# Pie recipe request



## susie (Oct 28, 2007)

Anyone have a good recipe for goat cheese pie they'd like to share? Something like sour cream raisin or just cheesecake?

I'd really appreciate it--I'm hungering for something like that...
thanks!

Susie


----------



## Sondra (Oct 25, 2007)

Susie you can use chevre in any cheese cake recipe


----------



## goatsareus (Jan 21, 2008)

from my experience, you really need to add some flavoring. Here is one recipe I have developed

1# chevre
1/2# ricotta cheese
4 eggs
1 cup sugar
1 T. vanilla, pure, I use a madagascar
1/8 t. lemon oil, get at King Arthur catalog, a powerful flavoring agent
1 t. almond extract
1/4. cup flour

Mix eggs, sugar, vanilla, almond, lemon oil in food processor. Add cheese and flour, blend again.
Bake 350*F in a waterbath for 50 to 60 minutes. Turn off heat, crack oven door, let cool in oven.


----------



## susie (Oct 28, 2007)

Thank you so much-- sounds delicious! 
i didn't know there was such a thing as King arthur catalog ... yay! I love that kind of stuff 

Susie


----------



## buckrun (Mar 7, 2008)

If you like quiche type pies the chevre works well in those recipes too.
We have lots of spinach now and it makes a great spinach pie-I grind lots of pepper and toss chopped green onions on top.
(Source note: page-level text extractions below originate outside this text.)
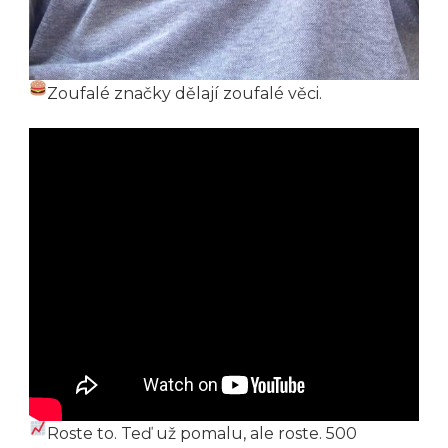
Zoufalé značky dělají zoufalé věci.
Roste to. Teď už pomalu, ale roste. 500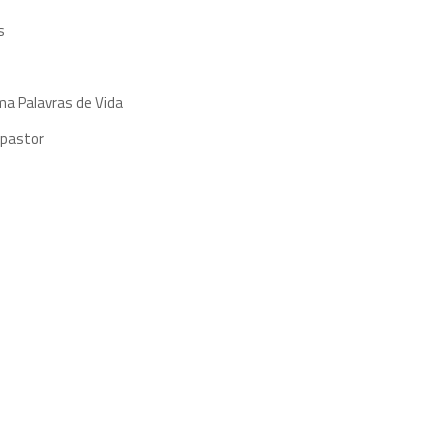
s
ma Palavras de Vida
 pastor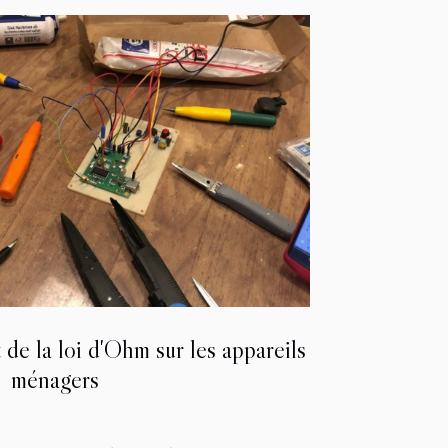
de la loi d'Ohm sur les appareils
ménagers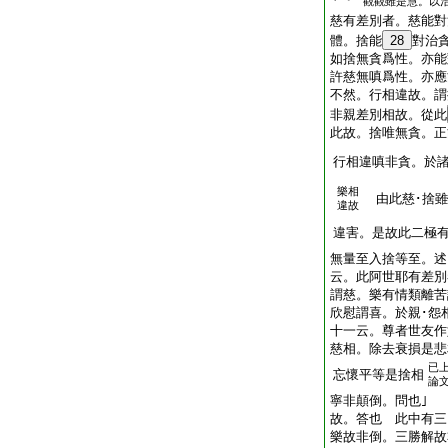
觀觀雖是慧。以
慈有差別者。慈能對
體。捨能
28
對治
如捨無貪爲性。亦能
許慈無嗔爲性。亦應
不然。行相違故。謂
非親差別相故。從此
此故。捨唯無貪。正
行相違嗔非貪。於
樂相
由此慈･捨雖
違故
違害。是故此二極
無量至入捨等至。述
云。此阿世耶有差別
謂慈。樂有情類離苦
欣慰謂喜。於親･怨
十一云。尊者世友作
慈相。除去衰損是悲
已
忘懷平等是捨相
論
寧非顛倒。問也｣
故。答也 此中有三
樂故非倒。三勝解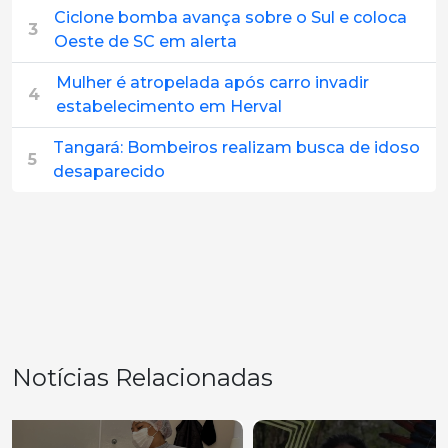
Ciclone bomba avança sobre o Sul e coloca
3
Oeste de SC em alerta
Mulher é atropelada após carro invadir
4
estabelecimento em Herval
Tangará: Bombeiros realizam busca de idoso
5
desaparecido
Notícias Relacionadas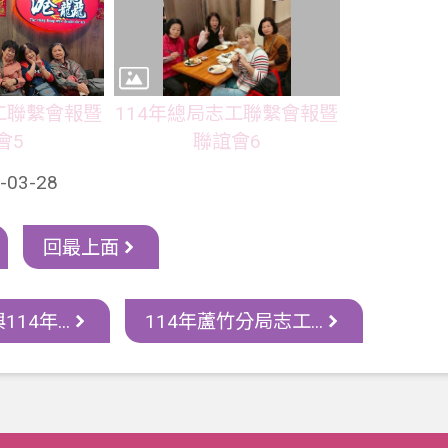
工聯繫會報暨
114年總局志工聯繫會報暨
會5
聯誼會6
03-28
回最上面
14年...
114年蘆竹分局志工...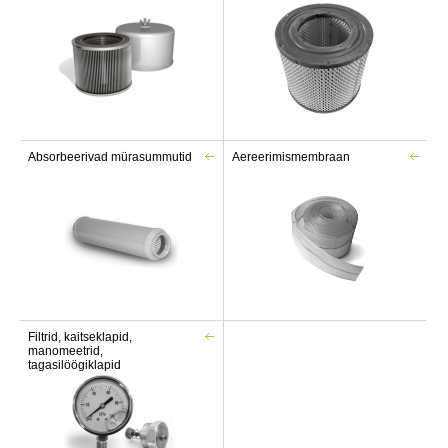
Absorbeerivad mürasummutid
Aereerimismembraan
Filtrid, kaitseklapid,
manomeetrid,
tagasilöögiklapid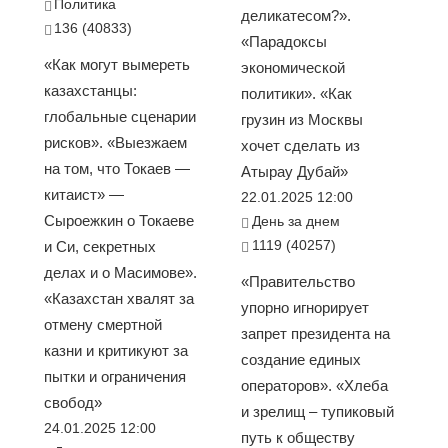
Политика
деликатесом?».
136 (40833)
«Парадоксы
«Как могут вымереть
экономической
казахстанцы:
политики». «Как
глобальные сценарии
грузин из Москвы
рисков». «Выезжаем
хочет сделать из
на том, что Токаев —
Атырау Дубай»
китаист» —
22.01.2025 12:00
Сыроежкин о Токаеве
День за днем
1119 (40257)
и Си, секретных
делах и о Масимове».
«Правительство
«Казахстан хвалят за
упорно игнорирует
отмену смертной
запрет президента на
казни и критикуют за
создание единых
пытки и ограничения
операторов». «Хлеба
свобод»
и зрелищ – тупиковый
24.01.2025 12:00
путь к обществу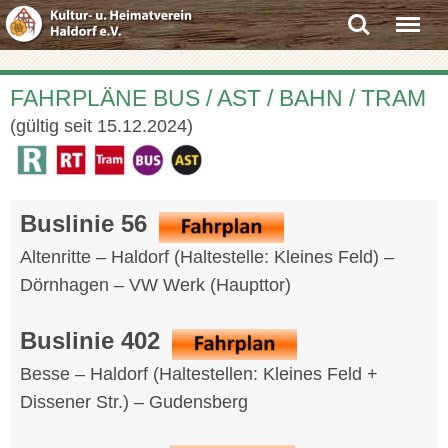
Search
Menu
FAHRPLÄNE BUS / AST / BAHN / TRAM
(gültig seit 15.12.2024)
Buslinie 56
Altenritte – Haldorf (Haltestelle: Kleines Feld) –
Dörnhagen – VW Werk (Haupttor)
Buslinie 402
Besse – Haldorf (Haltestellen: Kleines Feld +
Dissener Str.) – Gudensberg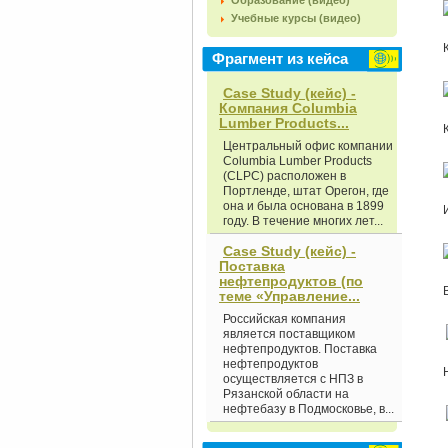
Образование (видео)
Учебные курсы (видео)
Фрагмент из кейса
Case Study (кейс) -
Компания Columbia
Lumber Products...
Центральный офис компании
Columbia Lumber Products
(CLPC) расположен в
Портленде, штат Орегон, где
она и была основана в 1899
году. В течение многих лет...
Case Study (кейс) -
Поставка
нефтепродуктов (по
теме «Управление...
Российская компания
является поставщиком
нефтепродуктов. Поставка
нефтепродуктов
осуществляется с НПЗ в
Рязанской области на
нефтебазу в Подмосковье, в...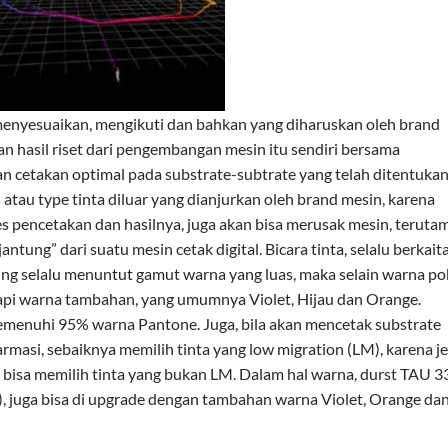
 menyesuaikan, mengikuti dan bahkan yang diharuskan oleh brand
n hasil riset dari pengembangan mesin itu sendiri bersama
an cetakan optimal pada substrate-subtrate yang telah ditentukan
au type tinta diluar yang dianjurkan oleh brand mesin, karena
s pencetakan dan hasilnya, juga akan bisa merusak mesin, teruta
tung” dari suatu mesin cetak digital. Bicara tinta, selalu berkait
ing selalu menuntut gamut warna yang luas, maka selain warna p
pi warna tambahan, yang umumnya Violet, Hijau dan Orange.
emenuhi 95% warna Pantone. Juga, bila akan mencetak substrate
masi, sebaiknya memilih tinta yang low migration (LM), karena je
a bisa memilih tinta yang bukan LM. Dalam hal warna, durst TAU 3
, juga bisa di upgrade dengan tambahan warna Violet, Orange da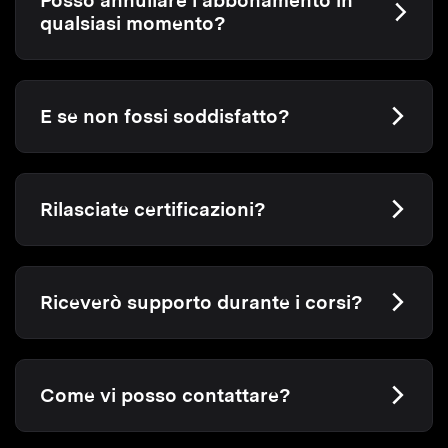
Posso annullare l’abbonamento in
qualsiasi momento?
E se non fossi soddisfatto?
Rilasciate certificazioni?
Riceverò supporto durante i corsi?
Come vi posso contattare?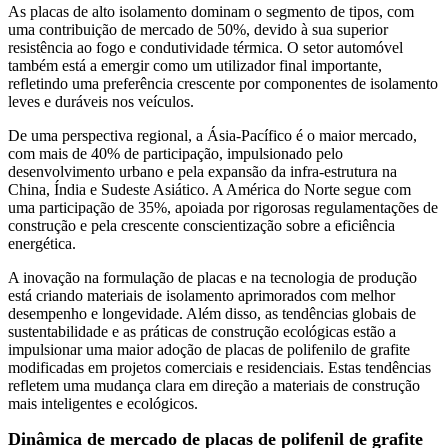
As placas de alto isolamento dominam o segmento de tipos, com
uma contribuição de mercado de 50%, devido à sua superior
resistência ao fogo e condutividade térmica. O setor automóvel
também está a emergir como um utilizador final importante,
refletindo uma preferência crescente por componentes de isolamento
leves e duráveis ​​nos veículos.
De uma perspectiva regional, a Ásia-Pacífico é o maior mercado,
com mais de 40% de participação, impulsionado pelo
desenvolvimento urbano e pela expansão da infra-estrutura na
China, Índia e Sudeste Asiático. A América do Norte segue com
uma participação de 35%, apoiada por rigorosas regulamentações de
construção e pela crescente conscientização sobre a eficiência
energética.
A inovação na formulação de placas e na tecnologia de produção
está criando materiais de isolamento aprimorados com melhor
desempenho e longevidade. Além disso, as tendências globais de
sustentabilidade e as práticas de construção ecológicas estão a
impulsionar uma maior adoção de placas de polifenilo de grafite
modificadas em projetos comerciais e residenciais. Estas tendências
refletem uma mudança clara em direção a materiais de construção
mais inteligentes e ecológicos.
Dinâmica de mercado de placas de polifenil de grafite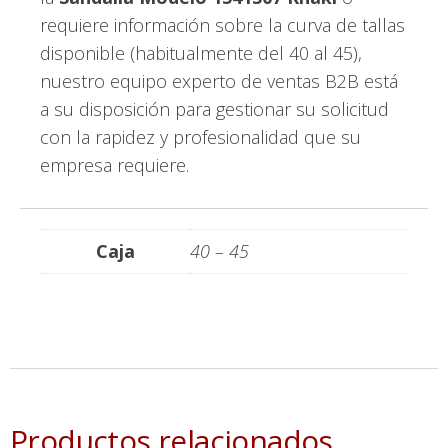
requiere información sobre la curva de tallas
disponible (habitualmente del 40 al 45),
nuestro equipo experto de ventas B2B está
a su disposición para gestionar su solicitud
con la rapidez y profesionalidad que su
empresa requiere.
Caja
40 – 45
Productos relacionados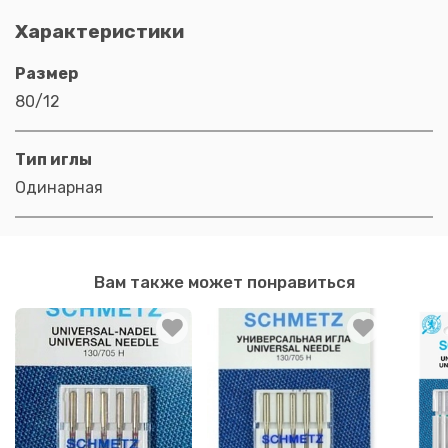
Характеристики
Размер
80/12
Тип иглы
Одинарная
Вам также может понравиться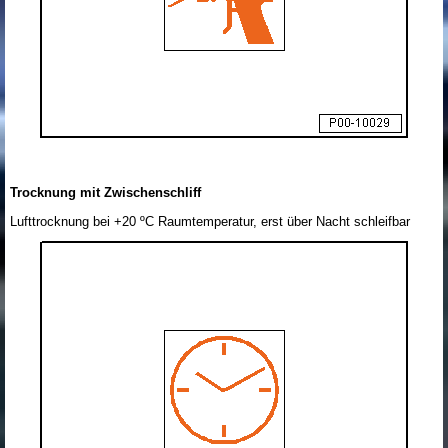
Trocknung mit Zwischenschliff
Lufttrocknung bei +20 ºC Raumtemperatur, erst über Nacht schleifbar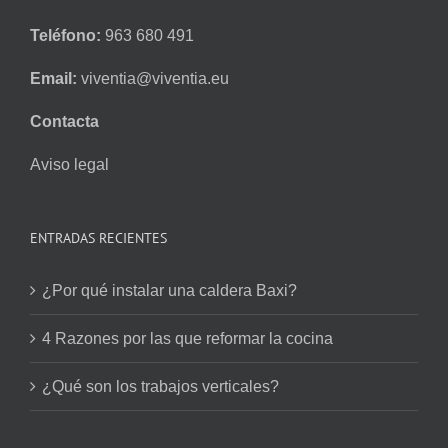
Teléfono:
963 680 491
Email:
viventia@viventia.eu
Contacta
Aviso legal
ENTRADAS RECIENTES
¿Por qué instalar una caldera Baxi?
4 Razones por las que reformar la cocina
¿Qué son los trabajos verticales?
Just before serving grate a very aged sharp cheese if you like that or a mild melting cheese if you prefer that flavor and toss on top of the slices.
Lee


----------



## Guest (Apr 2, 2008)

This is my chevre cake recipe,

2 1/2lbs Chevre
4 eggs
1 3/4c sugar
1 tea vanilla
zest from 1 lemon

Combine ingredients in a food processor
Pour into a graham cracker or sugar cookie crust
Bake at 350F until done


----------



## steffb (Oct 26, 2007)

I've got a real easy one.
3 cups yogurt cheese
1 cup sugar
1/4 cup oil
1/4 cup melted butter
Blend all ingr. and put into graham cracker crust
Bake for about 20 mins at 350 or till the filling no longer sticks to your finger.

The thicker your yogurt cheese the closer to cheesecake it will be.


----------



## susie (Oct 28, 2007)

mmm! Sound yummy!

thanks-- any more...???

susie


----------